The data collected gives a snapshot of the health of the river. As more information is added each year, comparisons can be made about the quality of the water running through the watershed over time.

“The students always expect to find gross stuff in the river and streams,” Fedewa said. “And every year, we see their opinions change. It’s rewarding to see how the experience has a positive impact on their ideas about making a difference in their community.”

GREEN was developed in 1984 by University of Michigan professor William Stapp and Mark Mitchell, his academic assistant, in response to the concerns of a group of students at a high school located along the polluted Huron River in Ann Arbor. In collaboration with Earth Force, a Denver-based nonprofit youth organization, GREEN has developed a nationally recognized curricula, training and resource base for teachers implementing the program, which now operates in 20 states and engages more than 100,000 students each year. Flint River GREEN is one of the largest of these programs.

GREEN pairs each participating classroom with a volunteer mentor with a background in science, engineering or chemistry. In addition to providing technical support for the classroom teacher, the mentor visits the class prior to testing day to get to know the students, walk them through the field testing and help them understand how a science background can lead to a variety of interesting career options.

“We’re fortunate to have really great mentors for our program,” said Fedewa. “They work for General Motors and the county drain commission — which both provide financial support — the city of Flint’s Water Pollution Control Division, local universities and the local county extension office. They give a lot of their time to make this an interesting experience for the kids.”

Post-testing, mentors return to the class to discuss the results and how the data stacks up to the previous year. If the site’s score is significantly different from the previous year, mentors help students develop a theory as to why this may have occurred.

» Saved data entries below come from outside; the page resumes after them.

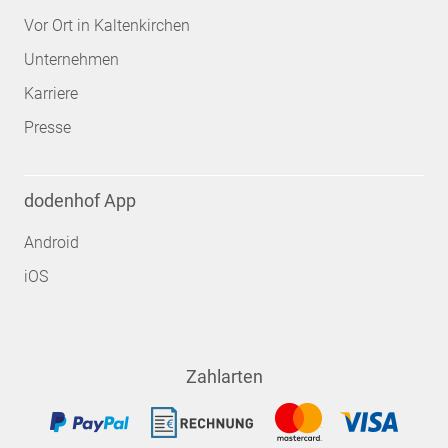
Vor Ort in Kaltenkirchen
Unternehmen
Karriere
Presse
dodenhof App
Android
iOS
Zahlarten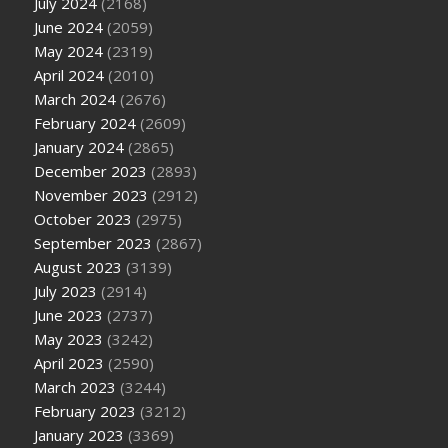
July 2024
(2168)
June 2024
(2059)
May 2024
(2319)
April 2024
(2010)
March 2024
(2676)
February 2024
(2609)
January 2024
(2865)
December 2023
(2893)
November 2023
(2912)
October 2023
(2975)
September 2023
(2867)
August 2023
(3139)
July 2023
(2914)
June 2023
(2737)
May 2023
(3242)
April 2023
(2590)
March 2023
(3244)
February 2023
(3212)
January 2023
(3369)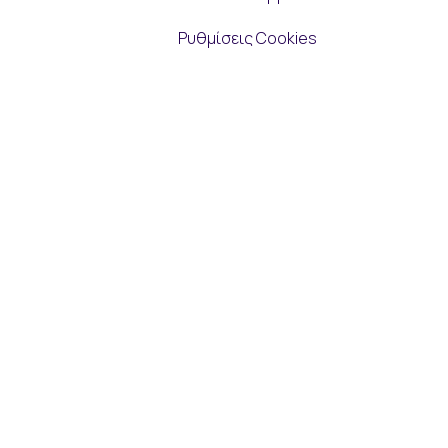
Ρυθμίσεις Cookies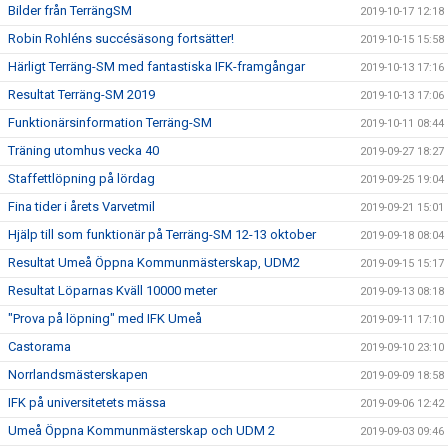
Bilder från TerrängSM
2019-10-17 12:18
Robin Rohléns succésäsong fortsätter!
2019-10-15 15:58
Härligt Terräng-SM med fantastiska IFK-framgångar
2019-10-13 17:16
Resultat Terräng-SM 2019
2019-10-13 17:06
Funktionärsinformation Terräng-SM
2019-10-11 08:44
Träning utomhus vecka 40
2019-09-27 18:27
Staffettlöpning på lördag
2019-09-25 19:04
Fina tider i årets Varvetmil
2019-09-21 15:01
Hjälp till som funktionär på Terräng-SM 12-13 oktober
2019-09-18 08:04
Resultat Umeå Öppna Kommunmästerskap, UDM2
2019-09-15 15:17
Resultat Löparnas Kväll 10000 meter
2019-09-13 08:18
"Prova på löpning" med IFK Umeå
2019-09-11 17:10
Castorama
2019-09-10 23:10
Norrlandsmästerskapen
2019-09-09 18:58
IFK på universitetets mässa
2019-09-06 12:42
Umeå Öppna Kommunmästerskap och UDM 2
2019-09-03 09:46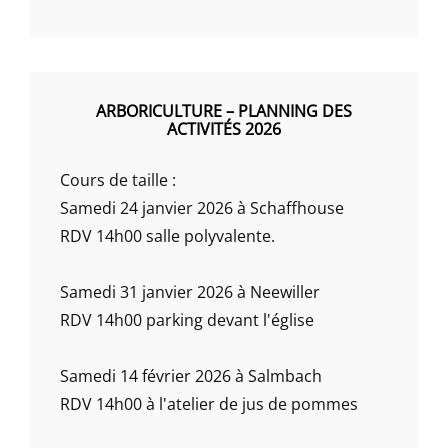
ARBORICULTURE – PLANNING DES
ACTIVITÉS 2026
Cours de taille :
Samedi 24 janvier 2026 à Schaffhouse
RDV 14h00 salle polyvalente.
Samedi 31 janvier 2026 à Neewiller
RDV 14h00 parking devant l'église
Samedi 14 février 2026 à Salmbach
RDV 14h00 à l'atelier de jus de pommes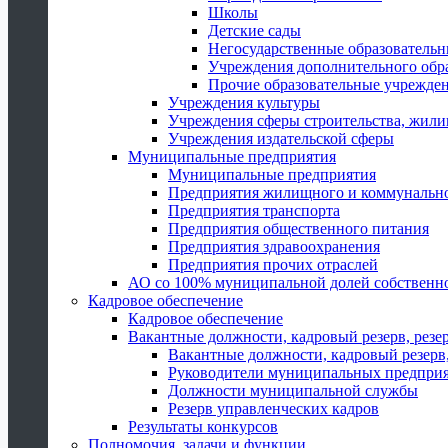
Школы
Детские сады
Негосударственные образователь
Учреждения дополнительного обр
Прочие образовательные учрежде
Учреждения культуры
Учреждения сферы строительства, жили
Учреждения издательской сферы
Муниципальные предприятия
Муниципальные предприятия
Предприятия жилищного и коммунально
Предприятия транспорта
Предприятия общественного питания
Предприятия здравоохранения
Предприятия прочих отраслей
АО со 100% муниципальной долей собственн
Кадровое обеспечение
Кадровое обеспечение
Вакантные должности, кадровый резерв, резе
Вакантные должности, кадровый резерв,
Руководители муниципальных предпри
Должности муниципальной службы
Резерв управленческих кадров
Результаты конкурсов
Полномочия, задачи и функции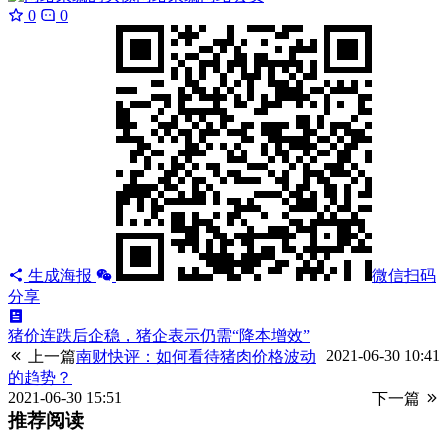
0
0
生成海报
微信扫码
分享
猪价连跌后企稳，猪企表示仍需“降本增效”
2021-06-30 10:41
上一篇
南财快评：如何看待猪肉价格波动
的趋势？
2021-06-30 15:51
下一篇
推荐阅读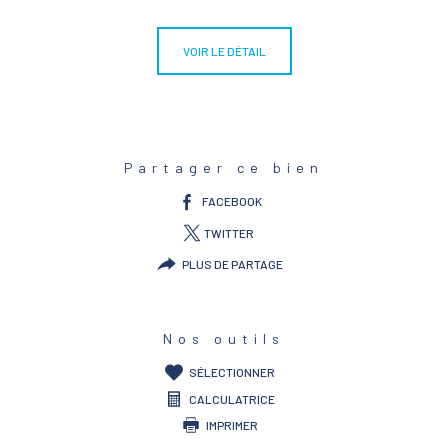
VOIR LE DÉTAIL
Partager ce bien
FACEBOOK
TWITTER
PLUS DE PARTAGE
Nos outils
SÉLECTIONNER
CALCULATRICE
IMPRIMER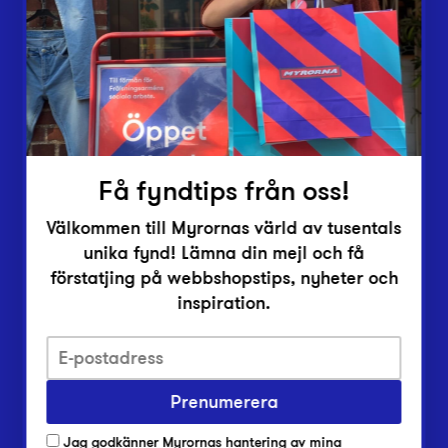
Vårt överskott
Inlämningsplatser
Om Myrorna
Lediga jobb
Pressrum
Kontakt
Få fyndtips från oss!
Välkommen till Myrornas värld av tusentals
unika fynd! Lämna din mejl och få
förstatjing på webbshopstips, nyheter och
inspiration.
Integritetsskyddspolicy
Prenumerera
Har du frågor om onlineköp, leverans eller retur?
Vanliga frågor om vår webbshop
Jag godkänner Myrornas hantering av mina
Har du frågor om vår verksamhet?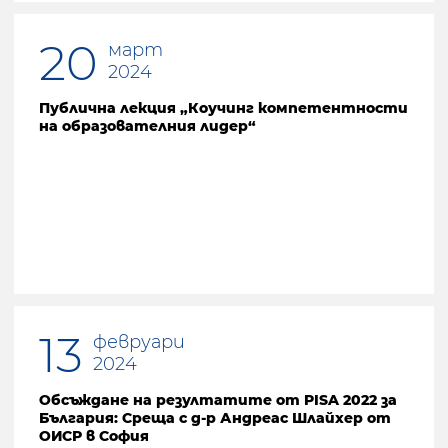
20
март
2024
Публична лекция „Коучинг компетентности
на образователния лидер“
13
февруари
2024
Обсъждане на резултатите от PISA 2022 за
България: Среща с д-р Андреас Шлайхер от
ОИСР в София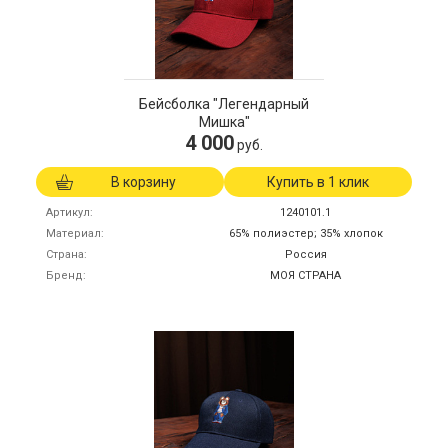
Бейсболка "Легендарный
Мишка"
4 000
руб.
В корзину
Купить в 1 клик
Артикул
1240101.1
Материал
65% полиэстер; 35% хлопок
Страна
Россия
Бренд
МОЯ СТРАНА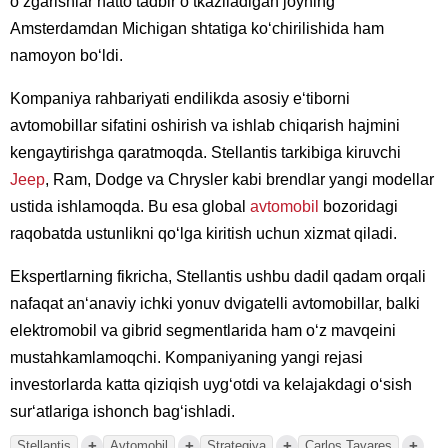
oʻzgarishlar hatto tadbir oʻtkaziladigan joyning
Amsterdamdan Michigan shtatiga koʻchirilishida ham
namoyon boʻldi.
Kompaniya rahbariyati endilikda asosiy eʻtiborni
avtomobillar sifatini oshirish va ishlab chiqarish hajmini
kengaytirishga qaratmoqda. Stellantis tarkibiga kiruvchi
Jeep
, Ram, Dodge va Chrysler kabi brendlar yangi modellar
ustida ishlamoqda. Bu esa global
avtomobil
bozoridagi
raqobatda ustunlikni qoʻlga kiritish uchun xizmat qiladi.
Ekspertlarning fikricha, Stellantis ushbu dadil qadam orqali
nafaqat anʻanaviy ichki yonuv dvigatelli avtomobillar, balki
elektromobil va gibrid segmentlarida ham oʻz mavqeini
mustahkamlamoqchi. Kompaniyaning yangi rejasi
investorlarda katta qiziqish uygʻotdi va kelajakdagi oʻsish
surʻatlariga ishonch bagʻishladi.
+
+
+
+
Stellantis
Avtomobil
Strategiya
Carlos Tavares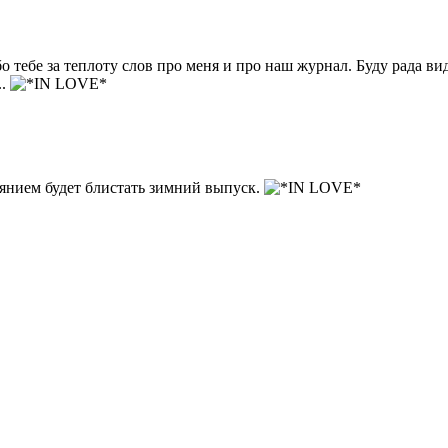
о тебе за теплоту слов про меня и про наш журнал. Буду рада ви
..
янием будет блистать зимний выпуск.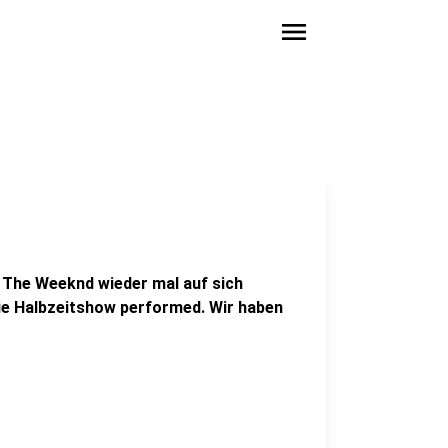
menu
 The Weeknd wieder mal auf sich
ie Halbzeitshow performed. Wir haben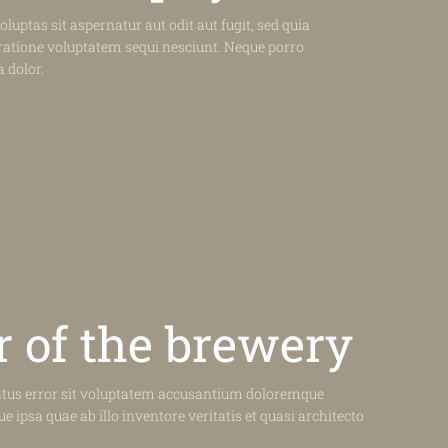
ptas sit aspernatur aut odit aut fugit, sed quia
ratione voluptatem sequi nesciunt. Neque porro
 dolor.
r
of the brewery
natus error sit voluptatem accusantium doloremque
ipsa quae ab illo inventore veritatis et quasi architecto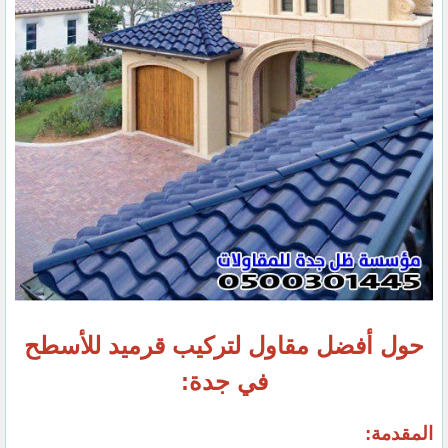
حول أفضل مقاول لتركيب قرميد للأسطح
في جدة:
المقدمة: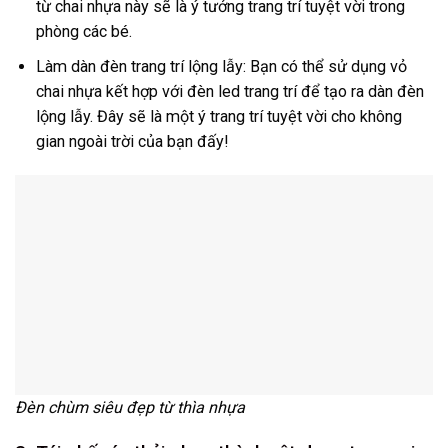
từ chai nhựa này sẽ là ý tưởng trang trí tuyệt vời trong
phòng các bé.
Làm dàn đèn trang trí lộng lẫy: Bạn có thể sử dụng vỏ
chai nhựa kết hợp với đèn led trang trí để tạo ra dàn đèn
lộng lẫy. Đây sẽ là một ý trang trí tuyệt vời cho không
gian ngoài trời của bạn đấy!
Đèn chùm siêu đẹp từ thìa nhựa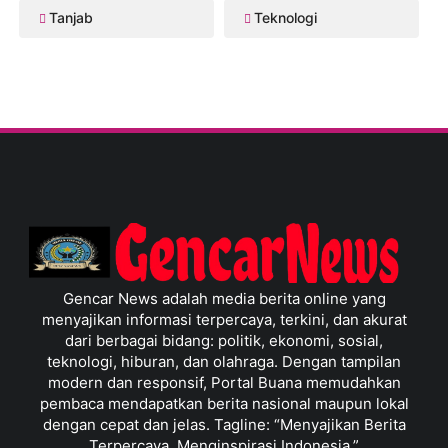
Tanjab
Teknologi
Gencar News adalah media berita online yang
menyajikan informasi terpercaya, terkini, dan akurat
dari berbagai bidang: politik, ekonomi, sosial,
teknologi, hiburan, dan olahraga. Dengan tampilan
modern dan responsif, Portal Buana memudahkan
pembaca mendapatkan berita nasional maupun lokal
dengan cepat dan jelas. Tagline: “Menyajikan Berita
Terpercaya, Menginspirasi Indonesia.”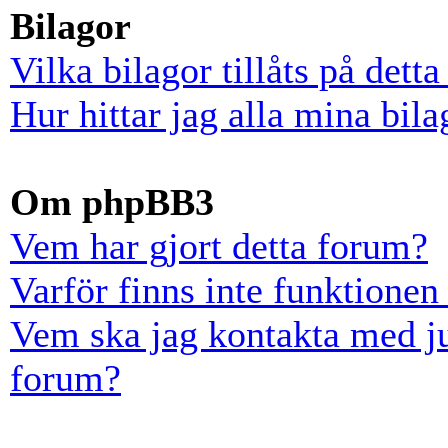
Bilagor
Vilka bilagor tillåts på dett
Hur hittar jag alla mina bila
Om phpBB3
Vem har gjort detta forum?
Varför finns inte funktionen
Vem ska jag kontakta med ju
forum?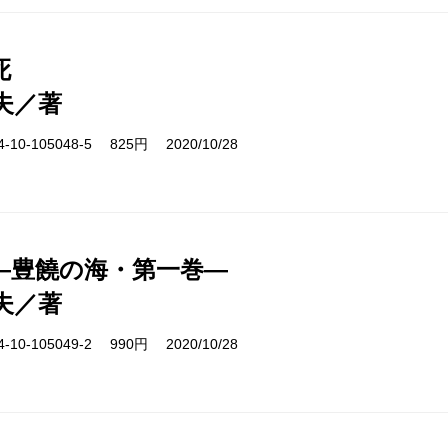
死
夫／著
10-105048-5 825円 2020/10/28
―豊饒の海・第一巻―
夫／著
10-105049-2 990円 2020/10/28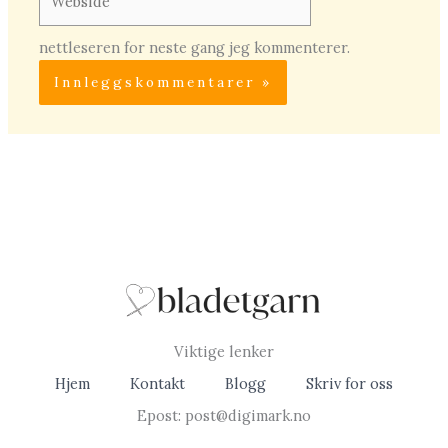
nettleseren for neste gang jeg kommenterer.
Viktige lenker
Hjem
Kontakt
Blogg
Skriv for oss
Epost: post@digimark.no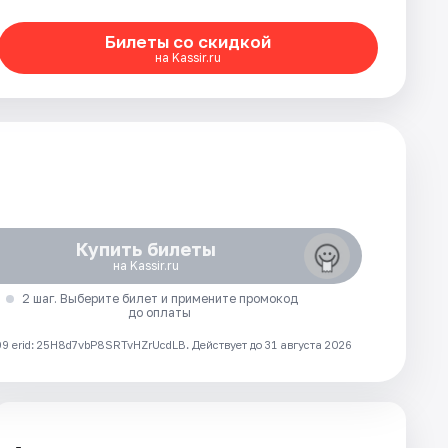
Билеты со скидкой
на Kassir.ru
Купить билеты
на Kassir.ru
2 шаг. Выберите билет и примените промокод
до оплаты
 erid: 25H8d7vbP8SRTvHZrUcdLB.
Действует до 31 августа 2026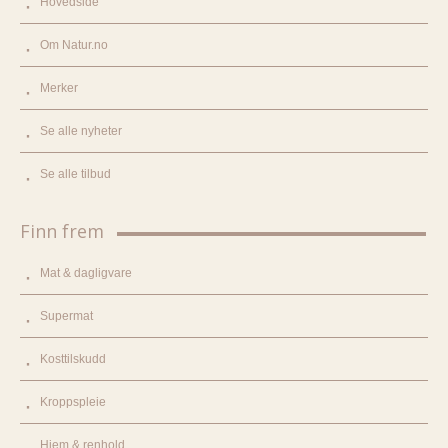
Hovedside
Om Natur.no
Merker
Se alle nyheter
Se alle tilbud
Finn frem
Mat & dagligvare
Supermat
Kosttilskudd
Kroppspleie
Hjem & renhold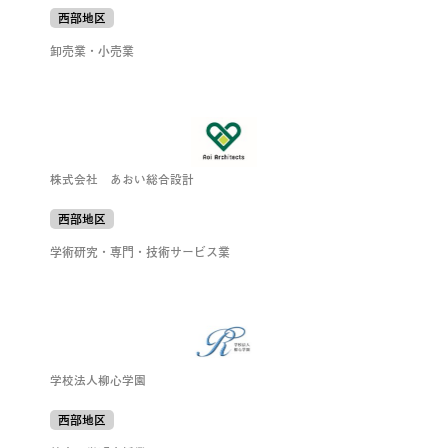
西部地区
卸売業・小売業
株式会社 あおい総合設計
西部地区
学術研究・専門・技術サービス業
学校法人柳心学園
西部地区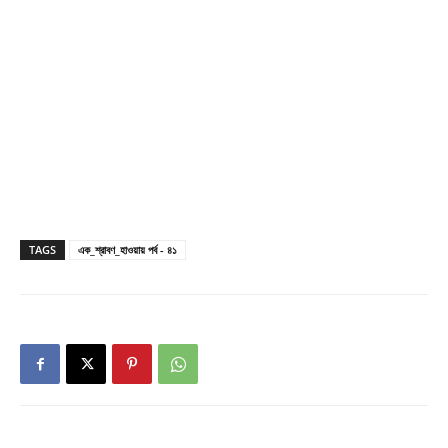
TAGS
এক_শ্রাবণ_হাওয়ায় পর্ব - ৪১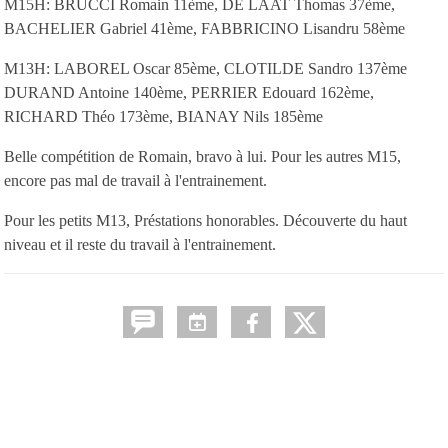
M15H: BRUCCI Romain 11ème, DE LAAT Thomas 37ème,
BACHELIER Gabriel 41ème, FABBRICINO Lisandru 58ème
M13H: LABOREL Oscar 85ème, CLOTILDE Sandro 137ème
DURAND Antoine 140ème, PERRIER Edouard 162ème,
RICHARD Théo 173ème, BIANAY Nils 185ème
Belle compétition de Romain, bravo à lui. Pour les autres M15,
encore pas mal de travail à l'entrainement.
Pour les petits M13, Préstations honorables. Découverte du haut
niveau et il reste du travail à l'entrainement.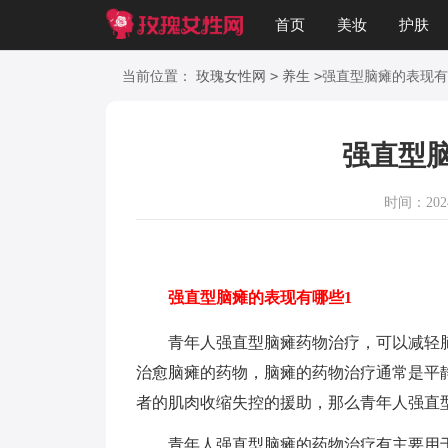
首页
美妆
护肤
美文
知识
起名
>
>
当前位置：
玫瑰女性网
养生
强直型脑瘫的表现有
强直型
时间：2024-
强直型脑瘫的表现有哪些1
青年人强直型脑瘫药物治疗，可以减轻脑
治愈脑瘫的药物，脑瘫的药物治疗通常是平
者的肌肉收缩失控的援助，那么青年人强直
青年人强直型脑瘫的药物治疗有主要用于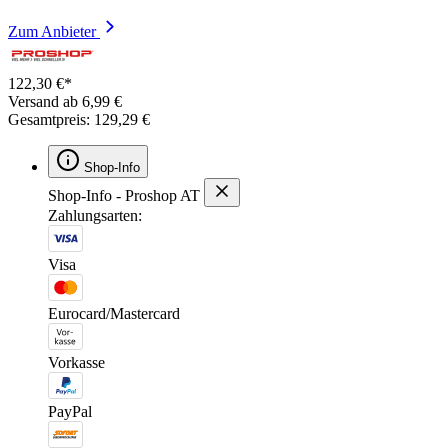
Zum Anbieter
122,30 €*
Versand ab 6,99 €
Gesamtpreis: 129,29 €
Shop-Info
Shop-Info - Proshop AT
Zahlungsarten:
Visa
Eurocard/Mastercard
Vorkasse
PayPal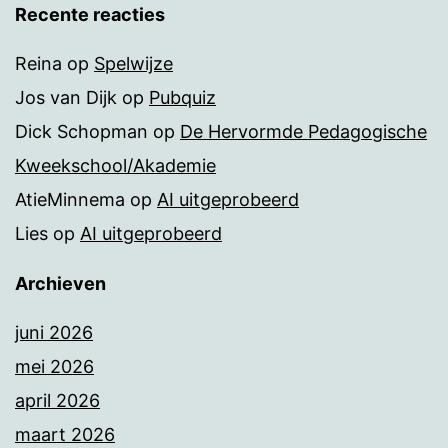
Recente reacties
Reina
op
Spelwijze
Jos van Dijk
op
Pubquiz
Dick Schopman
op
De Hervormde Pedagogische
Kweekschool/Akademie
AtieMinnema
op
AI uitgeprobeerd
Lies
op
AI uitgeprobeerd
Archieven
juni 2026
mei 2026
april 2026
maart 2026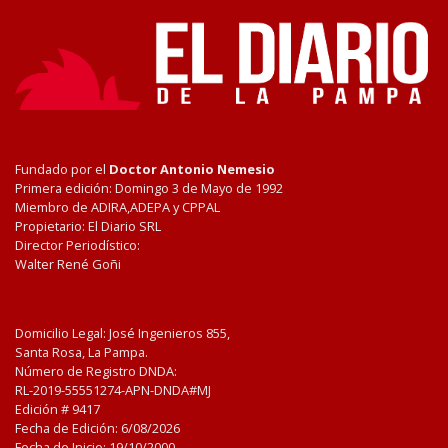
Fundado por el
Doctor Antonio Nemesio
Primera edición: Domingo 3 de Mayo de 1992
Miembro de ADIRA,ADEPA y CPPAL
Propietario: El Diario SRL
Director Periodístico:
Walter René Goñi
Domicilio Legal: José Ingenieros 855,
Santa Rosa, La Pampa.
Número de Registro DNDA:
RL-2019-55551274-APN-DNDA#MJ
Edición #
9417
Fecha de Edición:
6/08/2026
Fecha de Inicio: 19/10/2000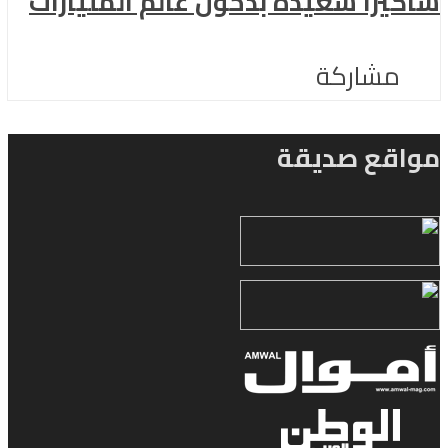
شاكيرا سعيدة بدخول عالم المليارات
مشاركة
مواقع صديقة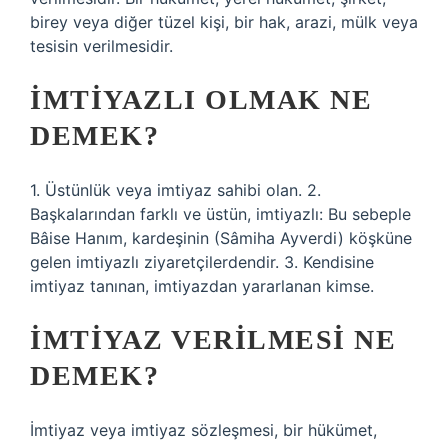
birey veya diğer tüzel kişi, bir hak, arazi, mülk veya
tesisin verilmesidir.
İMTIYAZLI OLMAK NE
DEMEK?
1. Üstünlük veya imtiyaz sahibi olan. 2.
Başkalarından farklı ve üstün, imtiyazlı: Bu sebeple
Bâise Hanım, kardeşinin (Sâmiha Ayverdi) köşküne
gelen imtiyazlı ziyaretçilerdendir. 3. Kendisine
imtiyaz tanınan, imtiyazdan yararlanan kimse.
İMTIYAZ VERILMESI NE
DEMEK?
İmtiyaz veya imtiyaz sözleşmesi, bir hükümet,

Mentors also accompany their class to an annual summit in May, where students present the results of their testing on the campus of one of Flint’s colleges or universities.

For Don Hammond, who received a national Green Teacher award for his contributions to GREEN’s Watershed STEM Initiative, the summit — like the testing day on Brent Run — offers an alternative, academically stimulating way of teaching.

“This type of activity makes my students excited about learning. It makes me a more effective teacher. And best of all, it helps build communication and respect — a positive relationship — between me and my students.”